Scrutiny and the Dirty T-Shirt

Today was my annual review. Like everything else concerning social services, this involved a positive orgy of meetings, form filling, checks and double checks before today's appearance in front of a panel of no less than eight people.

I wasn't nervous about it. I tend to assume that anything seriously wrong might have come up before now. Can't really see them flagging up some serious cause for concern and then just leaving it until the annual review!

So, forms and reports were all submitted and, apart from starting nearly 30 minutes late, everything was going swimmingly until suddenly one of the panel members mentioned that a contact supervisor had reported that I once took LB to contact in a dirty t-shirt.

Really? Considering the day-in day-out nature of the job, the level of care I need to deliver, the many meetings I have to attend and forms I have to fill in, the number of professionals I work with weekly and the fact that I've successfully moved a child onto an adoptive placement in the past year, was this review really going to be a conversation about whether I might have sent a 3-month-old to contact in a less-than-pristine t-shirt over four months ago?!

I needn't have worried. The panel member explained that she wanted to know how I had felt about this at the time, and how I had dealt with it with the person concerned. Unfortunately, I had absolutely no recollection of anything being said at the time (not that it wasn't said - just that I move on pretty quickly to the next thing in my head, forgetting stuff that's dealt with or inconsequential!), so actually the panel member found herself apologising to me for bringing it up and making me 'deal with it' in front of the whole panel!

So, in the end, it wasn't really an issue. In fact the panel member said that she was going to speak to the contact service to suggest that this kind of thing shouldn't be dealt with via reports to annual reviews. Indeed! And thankfully the rest of the reports were all very positive and each member of the panel had some very lovely things to say about my work, so I did leave encouraged and cheerful.

But the whole conversation served to remind me how much intense scrutiny I am under practically every day. For my review, reports were received from every social worker I have had contact with over the past year (three of mine, and seven of the children's), every contact supervisor for each child (at least four, maybe more) and the lead Health Visitor for each child (thankfully only one as my HV seeks out my name on new referrals and gets herself assigned to me!).

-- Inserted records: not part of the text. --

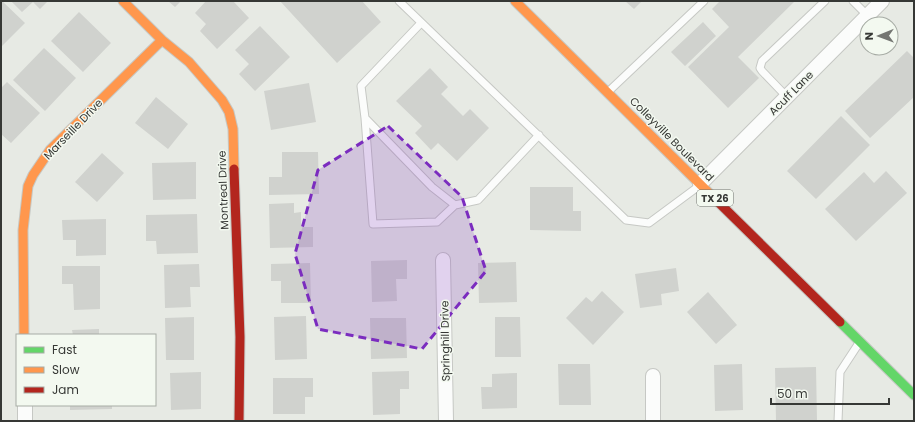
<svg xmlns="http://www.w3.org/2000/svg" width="915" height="422" font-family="Poppins,sans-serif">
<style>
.building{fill:#d0d2ce}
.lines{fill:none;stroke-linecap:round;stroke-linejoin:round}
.lane-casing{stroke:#c6c8c4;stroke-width:9}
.street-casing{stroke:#c6c8c4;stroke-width:16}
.fast-casing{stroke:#c6c8c4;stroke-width:11}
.slow-casing{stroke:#c6c8c4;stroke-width:11}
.jam-casing{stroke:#c6c8c4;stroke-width:11}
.lane{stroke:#fbfcfb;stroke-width:7}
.street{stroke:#fbfcfb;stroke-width:14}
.fast{stroke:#63d668;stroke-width:9}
.slow{stroke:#ff974d;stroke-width:9}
.jam{stroke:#b3261e;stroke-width:9}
.marked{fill:#7b2cbf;fill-opacity:0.2;stroke:#7b2cbf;stroke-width:3;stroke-dasharray:8 5;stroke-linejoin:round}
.labels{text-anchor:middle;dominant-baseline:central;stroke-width:3;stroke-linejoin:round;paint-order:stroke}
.shield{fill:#f3f9f0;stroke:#6f726d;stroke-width:1}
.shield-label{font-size:10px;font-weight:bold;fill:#363835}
.street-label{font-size:11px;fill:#363835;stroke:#f3f9f0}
</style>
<rect width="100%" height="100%" fill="#e7eae4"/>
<!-- building -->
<path class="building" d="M 1,1 L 2,1 L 25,23 L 1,47 Z
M 11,1 L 48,1 L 40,9 L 33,2 L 22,12 Z
M 168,1 L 181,1 L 175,7 Z
M 206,1 L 233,1 L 249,18 L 217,49 L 200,31 L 206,24 L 195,13 Z
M 280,1 L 362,1 L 381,22 L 337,63 Z
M 625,1 L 642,1 L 634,9 Z
M 720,1 L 795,1 L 738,57 L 759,78 L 728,108 L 688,67 L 729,27 L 712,9 Z
M 79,12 L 111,43 L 83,72 L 51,41 Z
M 703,22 L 716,36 L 685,66 L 671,52 Z
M 260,26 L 290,57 L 255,91 L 239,74 L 249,64 L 235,50 Z
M 44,48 L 76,78 L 45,111 L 13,80 Z
M 907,51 L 914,58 L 914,97 L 870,138 L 845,111 Z
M 430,68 L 448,87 L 441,94 L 463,116 L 470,109 L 489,128 L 457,161 L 438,143 L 431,150 L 415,133 L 422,126 L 396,101 Z
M 7,82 L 40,113 L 11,143 L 1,134 L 1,88 Z
M 309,83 L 316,122 L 271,130 L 264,91 Z
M 156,97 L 188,124 L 168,149 L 135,123 Z
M 841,116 L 870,145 L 816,199 L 787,171 Z
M 282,152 L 318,152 L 319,194 L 269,195 L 269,177 L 282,177 Z
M 102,153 L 124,173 L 97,202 L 75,182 Z
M 196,162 L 196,199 L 153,200 L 152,163 Z
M 886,171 L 907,193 L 856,241 L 825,209 L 864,172 L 874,183 Z
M 530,187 L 573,187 L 573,211 L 581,211 L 581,231 L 530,230 Z
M 294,203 L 294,213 L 301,212 L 301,227 L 313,227 L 313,247 L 270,248 L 269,204 Z
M 197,214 L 198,253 L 157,254 L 156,241 L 146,241 L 146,215 Z
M 106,219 L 106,255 L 76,256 L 76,240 L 63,240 L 62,220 Z
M 407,260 L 407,279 L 396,279 L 397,301 L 372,302 L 371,261 Z
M 516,262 L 517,302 L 479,303 L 478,263 Z
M 310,263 L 311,303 L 281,303 L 281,281 L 271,281 L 271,264 Z
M 199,264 L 200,287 L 190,287 L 191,307 L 165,308 L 164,265 Z
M 62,266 L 100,266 L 100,309 L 74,310 L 73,284 L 62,284 Z
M 676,268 L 679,291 L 661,294 L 662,305 L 640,308 L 635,274 Z
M 602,291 L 624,312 L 593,345 L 566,318 L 586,297 L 592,302 Z
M 708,292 L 737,325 L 716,344 L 687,312 Z
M 306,316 L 307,359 L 275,360 L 274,317 Z
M 194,317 L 194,360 L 166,360 L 165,318 Z
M 495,317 L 520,317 L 521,357 L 495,357 Z
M 370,318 L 406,318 L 407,358 L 371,359 Z
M 99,329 L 99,335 L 73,335 L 72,330 Z
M 558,364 L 590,364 L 591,405 L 559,405 Z
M 742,364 L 743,410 L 715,411 L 714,365 Z
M 816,367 L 817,421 L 776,421 L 775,368 Z
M 409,371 L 409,389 L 400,389 L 400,414 L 373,415 L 372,372 Z
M 201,372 L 201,409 L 171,410 L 170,373 Z
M 517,373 L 517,408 L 482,409 L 481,387 L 492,387 L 492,374 Z
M 273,378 L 313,378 L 313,397 L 305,397 L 305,414 L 273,414 Z
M 70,405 L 112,405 L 112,409 L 70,410 Z"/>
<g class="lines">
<!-- lane casing -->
<g class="lane-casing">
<path id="lane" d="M 399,1 L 626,220 L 649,223 L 699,186
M 853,1 L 868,16
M 421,23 L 361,86 L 365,118 L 432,187 L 455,205 L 478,200 L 539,135
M 609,91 L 704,1
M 787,97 L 762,71 L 760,68 L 762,61 L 825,1
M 365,118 L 373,224 L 437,222 L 455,205
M 838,421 L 840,372 L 859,343"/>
</g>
<!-- street casing -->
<g class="street-casing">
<path id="street" d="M 700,184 L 882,1
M 443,260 L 446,421
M 653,376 L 653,421
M 25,405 L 25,421"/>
</g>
<!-- fast casing -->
<g class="fast-casing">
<path id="fast" d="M 840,322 L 914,395"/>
</g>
<!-- slow casing -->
<g class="slow-casing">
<path id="slow" d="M 123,1 L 162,40 L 189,62 L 222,100 L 229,112 L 233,129 L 234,169
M 515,1 L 712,196
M 24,335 L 23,230 L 28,186 L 33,175 L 50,150 L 162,40"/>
</g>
<!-- jam casing -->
<g class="jam-casing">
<path id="jam" d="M 234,169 L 240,337 L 239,421
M 712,196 L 840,322"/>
</g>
<!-- lane -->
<use href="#lane" class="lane"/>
<!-- street -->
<use href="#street" class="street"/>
<!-- fast -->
<use href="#fast" class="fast"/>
<!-- slow -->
<use href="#slow" class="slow"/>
<!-- jam -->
<use href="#jam" class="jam"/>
</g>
<!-- marked area -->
<path class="marked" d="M 388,126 L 462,197 L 486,271 L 422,349 L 318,329 L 295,254 L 318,170 Z"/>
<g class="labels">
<!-- shield labels -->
<rect class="shield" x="697" y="190" width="36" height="16" rx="3"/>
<g class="shield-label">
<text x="715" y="198">TX 26</text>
</g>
<!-- street labels -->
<g class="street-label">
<text transform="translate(791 93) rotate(-45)">Acuff Lane</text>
<text transform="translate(73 129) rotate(-46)">Marseille Drive</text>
<text transform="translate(672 139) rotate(45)">Colleyville Boulevard</text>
<text transform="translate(223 190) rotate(-92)">Montreal Drive</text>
<text transform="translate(445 341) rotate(-91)">Springhill Drive</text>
</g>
</g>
<!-- border -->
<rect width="915" height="422" fill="none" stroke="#363835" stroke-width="4"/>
<!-- legend -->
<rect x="16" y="334" width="140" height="72" fill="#f3f9f0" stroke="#a7aca5"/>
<rect x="24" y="347" width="20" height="6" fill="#63d668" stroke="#a7aca5"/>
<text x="52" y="354" font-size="12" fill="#363835">Fast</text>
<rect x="24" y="367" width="20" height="6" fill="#ff974d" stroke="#a7aca5"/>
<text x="52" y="374" font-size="12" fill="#363835">Slow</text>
<rect x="24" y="387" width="20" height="6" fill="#b3261e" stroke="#a7aca5"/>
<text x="52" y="394" font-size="12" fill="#363835">Jam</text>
<!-- north arrow -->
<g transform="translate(879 36) rotate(269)"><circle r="19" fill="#f3f9f0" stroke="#a7aca5"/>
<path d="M0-3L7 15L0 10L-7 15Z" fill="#747672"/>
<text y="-6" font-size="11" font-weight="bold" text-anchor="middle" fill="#363835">N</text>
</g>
<!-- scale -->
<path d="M771 398v6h118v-6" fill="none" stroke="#363835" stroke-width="2"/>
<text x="777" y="398" font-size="12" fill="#363835" stroke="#f3f9f0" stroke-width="3" paint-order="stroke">50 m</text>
</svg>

A minimum of 15 people writing reports about me that I will never see, to be scrutinised by a panel of people that has the annual task of deciding whether I will be allowed to continue as a foster carer. And one of them thinks it's necessary to mention that at one contact out of many, a child's t-shirt was not up to her preferred hygiene standards, despite the fact that there would have been a clean set of clothes in the change bag and it's not, you know, out of the realms of possibility that a 3-month-old might, say, have puked up in the car on the way (I can't imagine what other sort of 'dirt' might be on a baby's t-shirt!). I wonder what she thought the outcome of making that comment would be?

And who do I get to write a report on? Social workers and contact supervisors can be (and are) routinely late to, or absent from arranged appointments, they can fail to communicate vital information, they can disappear on holiday for weeks on end without letting me know, and even leave altogether without saying anything. They can be disrespectful, lazy and disorganised. They can forget and lose important information, and turn up at my house without vital paperwork necessitating time-consuming repeat visits. They can inform me of LAC reviews and other important meetings with less than one-hour's notice. They can change contact times and locations with virtually no notice, or be so late in arranging contacts that I have to move heaven and earth to get us there. They can send me no work for so long that I'm wondering how we'll feed ourselves, and then send children with virtually no history and fail to give me the most basic and necessary information about them. I could go on.

I don't get to write reports or contribute much of anything really. My only recourse is to make an official complaint about a named individual. It would be like clearing a beach by removing grains of sand one by one. Exhausting and ineffective.